Re extremizing, the recent (excellent) AI Impacts overview of good forecasting practices notes that “more recent data suggests that the successes of the extremizing algorithm during the forecasting tournament were a fluke.”
That’s a great point. I’m uncertain if the analyses account for the cited issue, where we would expect a priori that extremizing slightly would on average hurt the accuracy, but in any moderately sized sample (like the forecasting tournament,) it is likely to help. It also relates to a point I made about why proper scoring rules are not incentive compatible in tournaments in a tweetstorm here; https://twitter.com/davidmanheim/status/1080460223284948994 .
Interestingly, a similar dynamic may happen in tournaments, and could be part of where info-cascades occur. I can in expectation outscore everyone else slightly and minimize my risk of doing very poorly by putting my predictions a bit to the extreme of the current predictions. It’s almost the equivalent of betting a dollar more than the current high bid in price is right—you don’t need to be close, you just need to beat the other people’s scores to win. But if I report my best strategy answer instead of my true guess, it seems that it could cascade if others are unaware I am doing this.

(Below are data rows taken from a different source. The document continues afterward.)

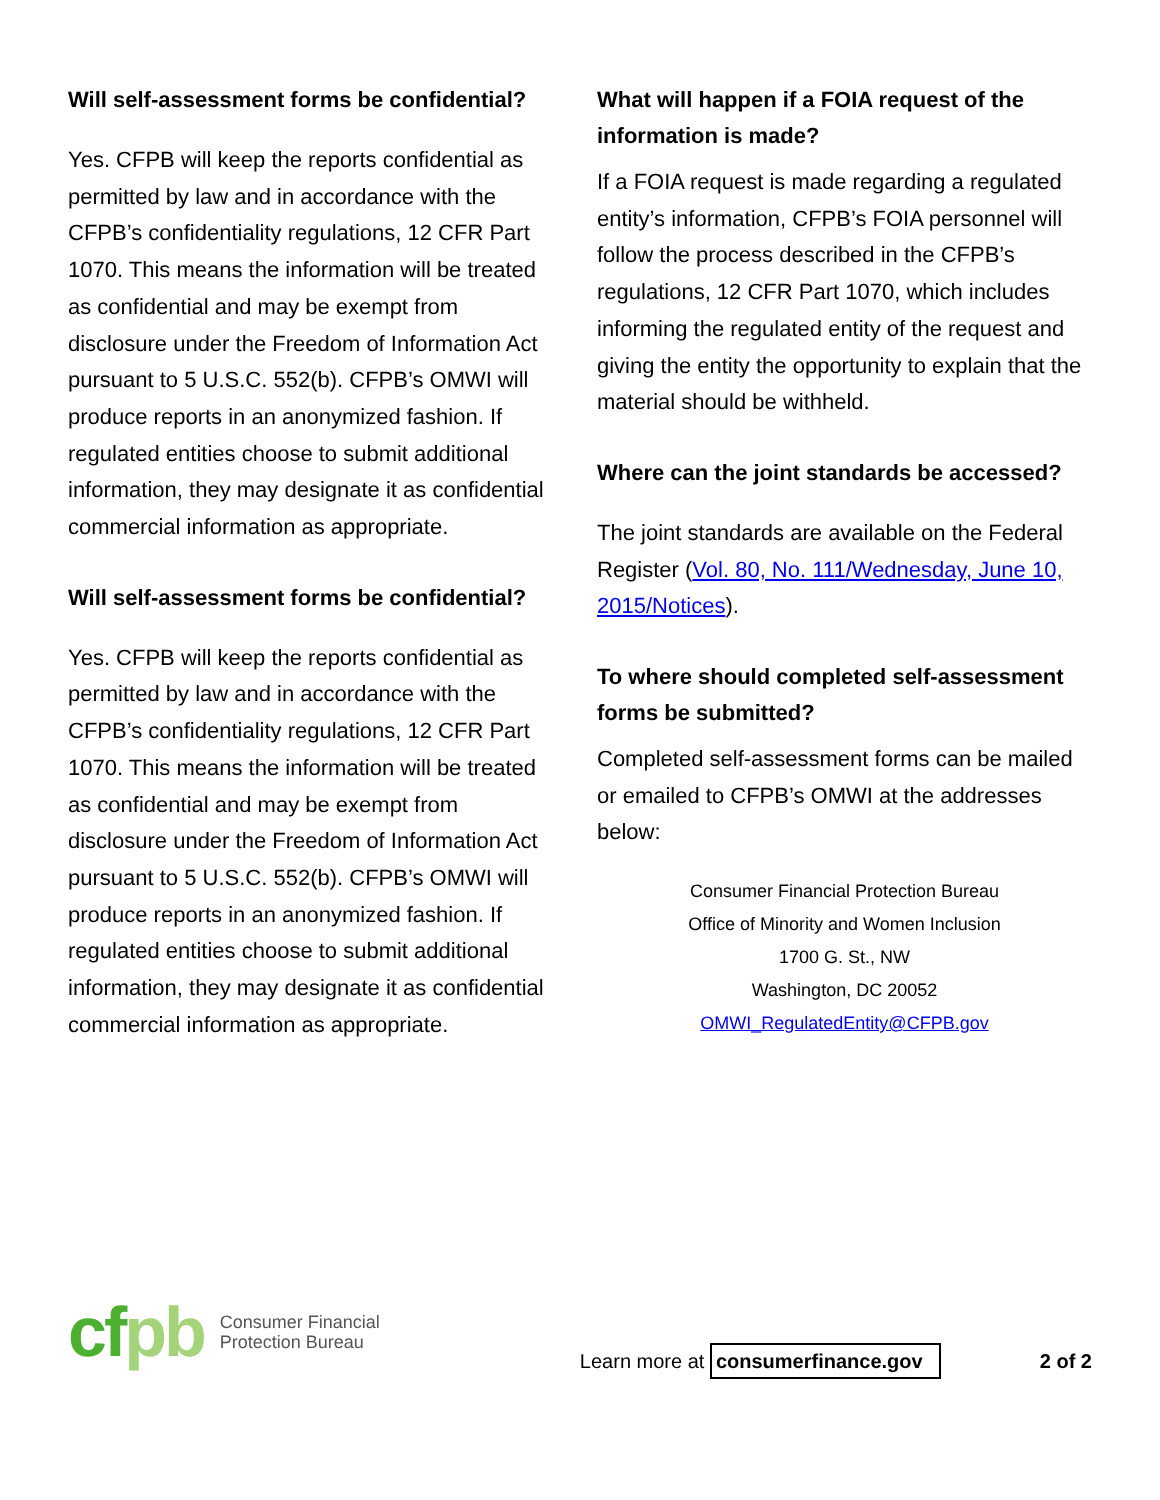Will self-assessment forms be confidential?
Yes. CFPB will keep the reports confidential as permitted by law and in accordance with the CFPB’s confidentiality regulations, 12 CFR Part 1070. This means the information will be treated as confidential and may be exempt from disclosure under the Freedom of Information Act pursuant to 5 U.S.C. 552(b). CFPB’s OMWI will produce reports in an anonymized fashion. If regulated entities choose to submit additional information, they may designate it as confidential commercial information as appropriate.
Will self-assessment forms be confidential?
Yes. CFPB will keep the reports confidential as permitted by law and in accordance with the CFPB’s confidentiality regulations, 12 CFR Part 1070. This means the information will be treated as confidential and may be exempt from disclosure under the Freedom of Information Act pursuant to 5 U.S.C. 552(b). CFPB’s OMWI will produce reports in an anonymized fashion. If regulated entities choose to submit additional information, they may designate it as confidential commercial information as appropriate.
What will happen if a FOIA request of the information is made?
If a FOIA request is made regarding a regulated entity’s information, CFPB’s FOIA personnel will follow the process described in the CFPB’s regulations, 12 CFR Part 1070, which includes informing the regulated entity of the request and giving the entity the opportunity to explain that the material should be withheld.
Where can the joint standards be accessed?
The joint standards are available on the Federal Register (Vol. 80, No. 111/Wednesday, June 10, 2015/Notices).
To where should completed self-assessment forms be submitted?
Completed self-assessment forms can be mailed or emailed to CFPB’s OMWI at the addresses below:
Consumer Financial Protection Bureau
Office of Minority and Women Inclusion
1700 G. St., NW
Washington, DC 20052
OMWI_RegulatedEntity@CFPB.gov
cfpb
Consumer Financial
Protection Bureau
Learn more at consumerfinance.gov
2 of 2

As I replied to Pablo below, ”...it’s an argument from first principles. Basically, if you extremize guesses from 90% to 95%, and 90% is a correct estimate, 9⁄10 times you do better due to extremizing. ”
You don’t need the data—it’s an argument from first principles. Basically, if you extremize guesses from 90% to 95%, and 90% is a correct estimate, 9⁄10 times you do better due to extremizing.
One should be able to think quantitatively about that, eg how many questions do you need to ask until you find out whether your extremization hurt you. I’m surprised by the suggestion that GJP didn’t do enough, unless their extremizations were frequently in the >90% range.
Each season, there were too few questions for this to be obvious, rather than a minor effect, and the “misses” were excused as getting an actually unlikely event wrong. It’s hard to say, post-hoc, that the ~1% consensus opinion about a “freak event” were accurate, but there was a huge surprise (and yes, this happened at least twice) or if the consensus was simply overconfident.
(I also think that the inability to specify estimates <0.5% or >99.5% reduced the extent to which the scores were hurt by these events.)
Thanks for this.
Re extremizing, the recent (excellent) AI Impacts overview of good forecasting practices notes that “more recent data suggests that the successes of the extremizing algorithm during the forecasting tournament were a fluke.”
That’s a great point. I’m uncertain if the analyses account for the cited issue, where we would expect a priori that extremizing slightly would on average hurt the accuracy, but in any moderately sized sample (like the forecasting tournament,) it is likely to help. It also relates to a point I made about why proper scoring rules are not incentive compatible in tournaments in a tweetstorm here; https://twitter.com/davidmanheim/status/1080460223284948994 .
Interestingly, a similar dynamic may happen in tournaments, and could be part of where info-cascades occur. I can in expectation outscore everyone else slightly and minimize my risk of doing very poorly by putting my predictions a bit to the extreme of the current predictions. It’s almost the equivalent of betting a dollar more than the current high bid in price is right—you don’t need to be close, you just need to beat the other people’s scores to win. But if I report my best strategy answer instead of my true guess, it seems that it could cascade if others are unaware I am doing this.
[meta] Not sure why the link to the overview isn’t working. Here’s how the comment looks before I submit it:
https://imgur.com/MF5Z2X4
(The same problem is affecting this comment.)
In any case, the URL is:
https://aiimpacts.org/evidence-on-good-forecasting-practices-from-the-good-judgment-project-an-accompanying-blog-post/
It’s because I am a bad developer and I broke some formatting stuff (again). Will be fixed within the hour.
Edit: Fixed now
Thanks, Oli!
Do you have a link to this data?
As I replied to Pablo below, ”...it’s an argument from first principles. Basically, if you extremize guesses from 90% to 95%, and 90% is a correct estimate, 9⁄10 times you do better due to extremizing. ”
I only read the AI Impacts article that includes that quote, not the data to which the quote alludes. Maybe ask the author?
You don’t need the data—it’s an argument from first principles. Basically, if you extremize guesses from 90% to 95%, and 90% is a correct estimate, 9⁄10 times you do better due to extremizing.
One should be able to think quantitatively about that, eg how many questions do you need to ask until you find out whether your extremization hurt you. I’m surprised by the suggestion that GJP didn’t do enough, unless their extremizations were frequently in the >90% range.
Each season, there were too few questions for this to be obvious, rather than a minor effect, and the “misses” were excused as getting an actually unlikely event wrong. It’s hard to say, post-hoc, that the ~1% consensus opinion about a “freak event” were accurate, but there was a huge surprise (and yes, this happened at least twice) or if the consensus was simply overconfident.
(I also think that the inability to specify estimates <0.5% or >99.5% reduced the extent to which the scores were hurt by these events.)
I did, he said a researcher mentioned it in conversation.